§ INPUT MATERIAL
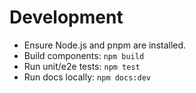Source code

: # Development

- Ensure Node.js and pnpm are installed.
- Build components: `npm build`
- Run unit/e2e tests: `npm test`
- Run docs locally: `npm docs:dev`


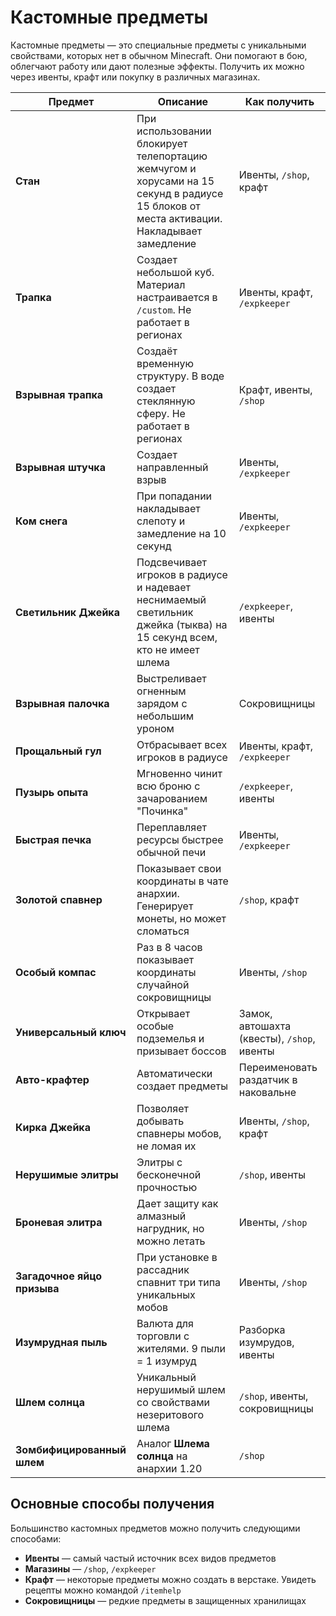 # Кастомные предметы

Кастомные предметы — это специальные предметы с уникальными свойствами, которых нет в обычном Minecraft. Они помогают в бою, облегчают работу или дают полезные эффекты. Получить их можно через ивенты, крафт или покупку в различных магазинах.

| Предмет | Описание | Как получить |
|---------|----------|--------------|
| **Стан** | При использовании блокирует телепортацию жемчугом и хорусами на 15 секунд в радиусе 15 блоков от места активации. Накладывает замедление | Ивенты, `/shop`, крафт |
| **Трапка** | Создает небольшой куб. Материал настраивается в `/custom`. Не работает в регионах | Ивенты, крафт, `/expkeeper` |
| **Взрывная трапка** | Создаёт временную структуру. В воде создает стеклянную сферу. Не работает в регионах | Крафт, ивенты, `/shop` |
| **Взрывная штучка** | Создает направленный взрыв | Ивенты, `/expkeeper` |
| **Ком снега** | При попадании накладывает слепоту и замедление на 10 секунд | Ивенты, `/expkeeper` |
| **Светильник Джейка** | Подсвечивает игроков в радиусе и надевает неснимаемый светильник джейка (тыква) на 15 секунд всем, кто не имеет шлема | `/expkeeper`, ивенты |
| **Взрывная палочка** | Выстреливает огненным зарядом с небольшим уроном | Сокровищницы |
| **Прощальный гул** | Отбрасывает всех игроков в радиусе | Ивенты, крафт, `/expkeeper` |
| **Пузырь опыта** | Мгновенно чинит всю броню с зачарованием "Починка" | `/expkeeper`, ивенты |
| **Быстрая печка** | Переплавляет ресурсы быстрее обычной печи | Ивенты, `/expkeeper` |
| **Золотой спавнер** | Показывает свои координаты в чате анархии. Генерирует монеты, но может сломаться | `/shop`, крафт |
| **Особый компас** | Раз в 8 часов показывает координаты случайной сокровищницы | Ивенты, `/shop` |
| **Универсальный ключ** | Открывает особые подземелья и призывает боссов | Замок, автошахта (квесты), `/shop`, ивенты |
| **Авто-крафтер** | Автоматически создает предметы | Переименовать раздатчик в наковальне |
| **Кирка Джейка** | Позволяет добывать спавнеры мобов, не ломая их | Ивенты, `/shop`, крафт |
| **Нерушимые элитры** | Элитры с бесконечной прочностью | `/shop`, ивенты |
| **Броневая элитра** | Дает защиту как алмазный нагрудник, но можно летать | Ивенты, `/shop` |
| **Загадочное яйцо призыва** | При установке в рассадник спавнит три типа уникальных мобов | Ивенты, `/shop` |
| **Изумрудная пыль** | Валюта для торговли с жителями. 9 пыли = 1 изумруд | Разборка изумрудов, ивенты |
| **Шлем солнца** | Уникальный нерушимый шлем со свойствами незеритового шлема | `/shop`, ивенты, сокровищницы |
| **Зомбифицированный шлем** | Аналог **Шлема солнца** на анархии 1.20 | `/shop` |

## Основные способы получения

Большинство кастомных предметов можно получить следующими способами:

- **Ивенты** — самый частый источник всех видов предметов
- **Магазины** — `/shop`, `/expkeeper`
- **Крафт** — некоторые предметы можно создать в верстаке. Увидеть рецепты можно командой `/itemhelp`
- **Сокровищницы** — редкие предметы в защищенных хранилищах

* * *

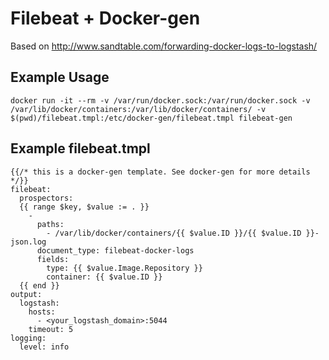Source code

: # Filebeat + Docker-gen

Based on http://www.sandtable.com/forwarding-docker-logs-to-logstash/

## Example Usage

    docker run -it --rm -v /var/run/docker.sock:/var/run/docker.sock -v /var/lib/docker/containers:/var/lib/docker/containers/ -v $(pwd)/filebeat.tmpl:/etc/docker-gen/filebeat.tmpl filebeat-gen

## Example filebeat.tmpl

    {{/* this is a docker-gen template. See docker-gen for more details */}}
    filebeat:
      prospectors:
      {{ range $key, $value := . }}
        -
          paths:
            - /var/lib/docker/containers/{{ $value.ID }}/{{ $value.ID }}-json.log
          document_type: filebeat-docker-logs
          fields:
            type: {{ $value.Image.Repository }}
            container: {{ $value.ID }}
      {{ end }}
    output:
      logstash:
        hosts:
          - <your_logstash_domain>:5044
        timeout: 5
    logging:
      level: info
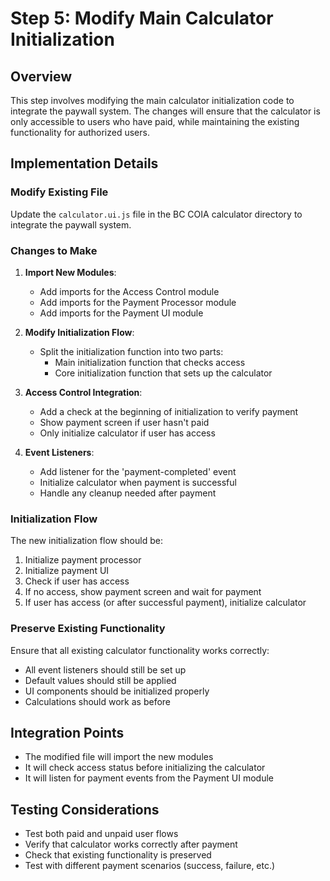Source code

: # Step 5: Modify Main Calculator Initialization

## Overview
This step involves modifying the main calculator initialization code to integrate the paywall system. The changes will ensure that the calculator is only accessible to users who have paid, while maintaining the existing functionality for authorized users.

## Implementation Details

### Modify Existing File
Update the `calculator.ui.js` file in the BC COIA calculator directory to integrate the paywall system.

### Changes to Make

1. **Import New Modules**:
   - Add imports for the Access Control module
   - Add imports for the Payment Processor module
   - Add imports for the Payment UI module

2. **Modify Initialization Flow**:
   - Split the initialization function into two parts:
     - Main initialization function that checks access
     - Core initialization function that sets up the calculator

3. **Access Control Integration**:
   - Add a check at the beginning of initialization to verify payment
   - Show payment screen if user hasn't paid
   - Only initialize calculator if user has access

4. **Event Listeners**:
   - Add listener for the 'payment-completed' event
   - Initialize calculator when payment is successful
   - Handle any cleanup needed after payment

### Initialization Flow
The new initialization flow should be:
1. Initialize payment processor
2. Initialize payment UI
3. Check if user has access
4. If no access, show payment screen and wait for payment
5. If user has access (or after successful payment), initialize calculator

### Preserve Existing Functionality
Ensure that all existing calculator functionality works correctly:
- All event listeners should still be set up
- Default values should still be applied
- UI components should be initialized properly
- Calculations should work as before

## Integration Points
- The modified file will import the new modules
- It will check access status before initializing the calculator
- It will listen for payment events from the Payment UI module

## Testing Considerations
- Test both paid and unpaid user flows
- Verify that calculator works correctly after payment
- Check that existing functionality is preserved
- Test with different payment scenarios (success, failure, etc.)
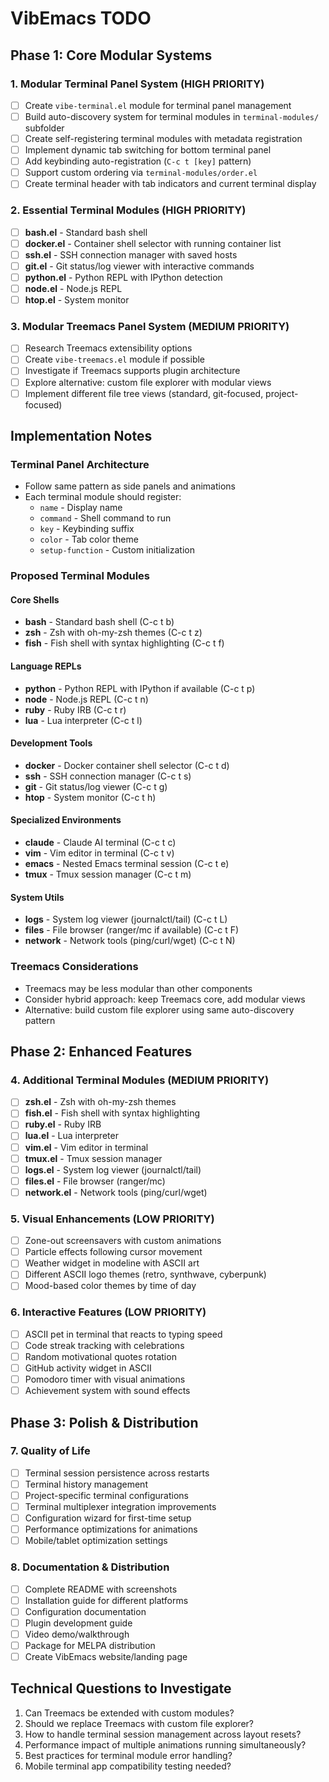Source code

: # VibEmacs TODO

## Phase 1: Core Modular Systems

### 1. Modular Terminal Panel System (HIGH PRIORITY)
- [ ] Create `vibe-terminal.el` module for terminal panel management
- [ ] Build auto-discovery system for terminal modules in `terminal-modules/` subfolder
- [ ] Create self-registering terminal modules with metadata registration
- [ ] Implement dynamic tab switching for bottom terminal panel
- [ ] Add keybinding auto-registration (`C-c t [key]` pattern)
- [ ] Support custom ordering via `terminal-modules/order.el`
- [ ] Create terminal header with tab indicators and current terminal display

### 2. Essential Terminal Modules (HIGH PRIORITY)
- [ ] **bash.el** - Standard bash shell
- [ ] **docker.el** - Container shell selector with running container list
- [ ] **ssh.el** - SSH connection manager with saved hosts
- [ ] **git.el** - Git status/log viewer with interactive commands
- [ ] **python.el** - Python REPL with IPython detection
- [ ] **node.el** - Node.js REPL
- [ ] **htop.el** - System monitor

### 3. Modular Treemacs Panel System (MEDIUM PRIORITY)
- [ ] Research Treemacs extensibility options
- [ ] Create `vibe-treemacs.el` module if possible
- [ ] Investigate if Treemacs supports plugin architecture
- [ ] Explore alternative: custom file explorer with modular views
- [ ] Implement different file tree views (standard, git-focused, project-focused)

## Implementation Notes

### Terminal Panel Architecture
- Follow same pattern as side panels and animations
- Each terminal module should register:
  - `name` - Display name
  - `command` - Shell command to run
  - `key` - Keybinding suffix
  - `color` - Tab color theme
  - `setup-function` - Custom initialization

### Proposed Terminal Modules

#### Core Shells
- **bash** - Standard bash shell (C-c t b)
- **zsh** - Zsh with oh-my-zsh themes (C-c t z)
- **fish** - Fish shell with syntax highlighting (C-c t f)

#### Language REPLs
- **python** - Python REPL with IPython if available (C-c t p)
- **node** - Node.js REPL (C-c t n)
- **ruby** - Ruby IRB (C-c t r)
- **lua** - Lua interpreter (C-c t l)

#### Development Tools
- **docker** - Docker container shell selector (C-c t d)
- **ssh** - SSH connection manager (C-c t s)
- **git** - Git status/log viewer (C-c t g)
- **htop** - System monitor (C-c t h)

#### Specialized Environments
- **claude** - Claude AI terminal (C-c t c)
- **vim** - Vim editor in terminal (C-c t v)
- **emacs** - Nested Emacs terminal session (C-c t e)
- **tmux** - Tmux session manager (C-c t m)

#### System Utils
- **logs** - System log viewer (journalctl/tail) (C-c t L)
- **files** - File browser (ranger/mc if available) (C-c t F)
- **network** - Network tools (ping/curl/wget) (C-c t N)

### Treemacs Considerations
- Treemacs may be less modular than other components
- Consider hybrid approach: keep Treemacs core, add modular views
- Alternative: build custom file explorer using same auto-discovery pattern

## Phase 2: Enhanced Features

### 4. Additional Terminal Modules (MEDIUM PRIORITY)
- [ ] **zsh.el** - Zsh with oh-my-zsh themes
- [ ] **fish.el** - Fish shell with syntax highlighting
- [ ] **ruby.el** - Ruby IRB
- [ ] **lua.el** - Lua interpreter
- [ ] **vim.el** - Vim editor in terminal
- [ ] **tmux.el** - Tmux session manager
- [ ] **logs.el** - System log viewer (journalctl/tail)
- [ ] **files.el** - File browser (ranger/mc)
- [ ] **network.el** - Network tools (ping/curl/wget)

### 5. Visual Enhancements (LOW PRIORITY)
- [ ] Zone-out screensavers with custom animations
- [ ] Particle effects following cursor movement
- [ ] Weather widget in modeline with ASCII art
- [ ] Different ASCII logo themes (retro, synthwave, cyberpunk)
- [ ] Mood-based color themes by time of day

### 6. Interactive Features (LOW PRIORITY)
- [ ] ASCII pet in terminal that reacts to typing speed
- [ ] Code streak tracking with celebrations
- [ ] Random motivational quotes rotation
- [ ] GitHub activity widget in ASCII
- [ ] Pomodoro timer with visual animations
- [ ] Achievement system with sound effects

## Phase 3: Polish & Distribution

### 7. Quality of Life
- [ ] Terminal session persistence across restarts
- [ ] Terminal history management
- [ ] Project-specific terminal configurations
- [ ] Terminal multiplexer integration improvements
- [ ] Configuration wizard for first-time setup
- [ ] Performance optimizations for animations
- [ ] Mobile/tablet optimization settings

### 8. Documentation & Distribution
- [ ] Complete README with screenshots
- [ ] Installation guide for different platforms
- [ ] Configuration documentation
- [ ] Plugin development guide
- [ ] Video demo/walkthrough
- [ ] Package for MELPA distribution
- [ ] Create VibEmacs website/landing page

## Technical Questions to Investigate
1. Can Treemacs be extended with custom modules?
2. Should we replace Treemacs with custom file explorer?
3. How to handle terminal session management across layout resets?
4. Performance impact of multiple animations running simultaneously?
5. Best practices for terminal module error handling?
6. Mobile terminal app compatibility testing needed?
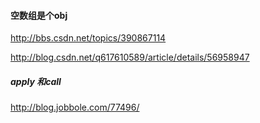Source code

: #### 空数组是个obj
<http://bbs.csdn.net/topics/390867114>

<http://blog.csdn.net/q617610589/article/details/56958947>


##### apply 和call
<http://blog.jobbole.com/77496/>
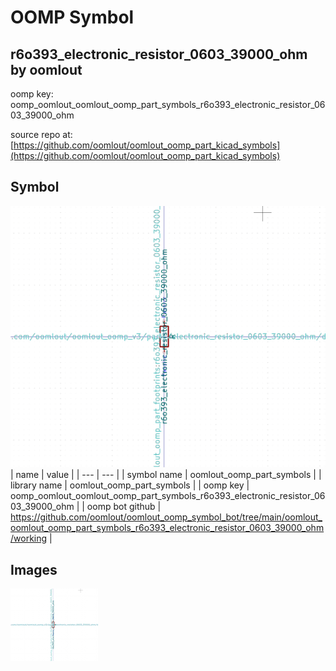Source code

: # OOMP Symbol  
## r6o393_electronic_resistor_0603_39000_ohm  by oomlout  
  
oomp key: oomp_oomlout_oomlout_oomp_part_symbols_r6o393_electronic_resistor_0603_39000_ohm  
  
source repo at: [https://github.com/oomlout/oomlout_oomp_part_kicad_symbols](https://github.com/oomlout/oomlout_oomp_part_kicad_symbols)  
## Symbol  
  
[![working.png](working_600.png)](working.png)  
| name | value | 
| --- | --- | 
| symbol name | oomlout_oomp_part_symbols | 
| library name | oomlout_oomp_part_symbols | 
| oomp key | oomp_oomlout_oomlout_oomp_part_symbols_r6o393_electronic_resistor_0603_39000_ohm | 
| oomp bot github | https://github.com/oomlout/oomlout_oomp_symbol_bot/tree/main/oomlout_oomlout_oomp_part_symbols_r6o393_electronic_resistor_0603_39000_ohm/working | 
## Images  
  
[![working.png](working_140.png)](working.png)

§ WHAT YOU NEED TO DO
Within the listing above, copy exactly the lines that start at the one with "4. Performance impact" and continue through the one with "[![working.png](working_140.png)](working.png)". Omit pictures.

§ RESULT
4. Performance impact of multiple animations running simultaneously?
5. Best practices for terminal module error handling?
6. Mobile terminal app compatibility testing needed?
Source code

: #### 空数组是个obj
<http://bbs.csdn.net/topics/390867114>

<http://blog.csdn.net/q617610589/article/details/56958947>


##### apply 和call
<http://blog.jobbole.com/77496/>
Source code

: # OOMP Symbol  
## r6o393_electronic_resistor_0603_39000_ohm  by oomlout  
  
oomp key: oomp_oomlout_oomlout_oomp_part_symbols_r6o393_electronic_resistor_0603_39000_ohm  
  
source repo at: [https://github.com/oomlout/oomlout_oomp_part_kicad_symbols](https://github.com/oomlout/oomlout_oomp_part_kicad_symbols)  
## Symbol  
  
[![working.png](working_600.png)](working.png)  
| name | value | 
| --- | --- | 
| symbol name | oomlout_oomp_part_symbols | 
| library name | oomlout_oomp_part_symbols | 
| oomp key | oomp_oomlout_oomlout_oomp_part_symbols_r6o393_electronic_resistor_0603_39000_ohm | 
| oomp bot github | https://github.com/oomlout/oomlout_oomp_symbol_bot/tree/main/oomlout_oomlout_oomp_part_symbols_r6o393_electronic_resistor_0603_39000_ohm/working | 
## Images  
  
[![working.png](working_140.png)](working.png)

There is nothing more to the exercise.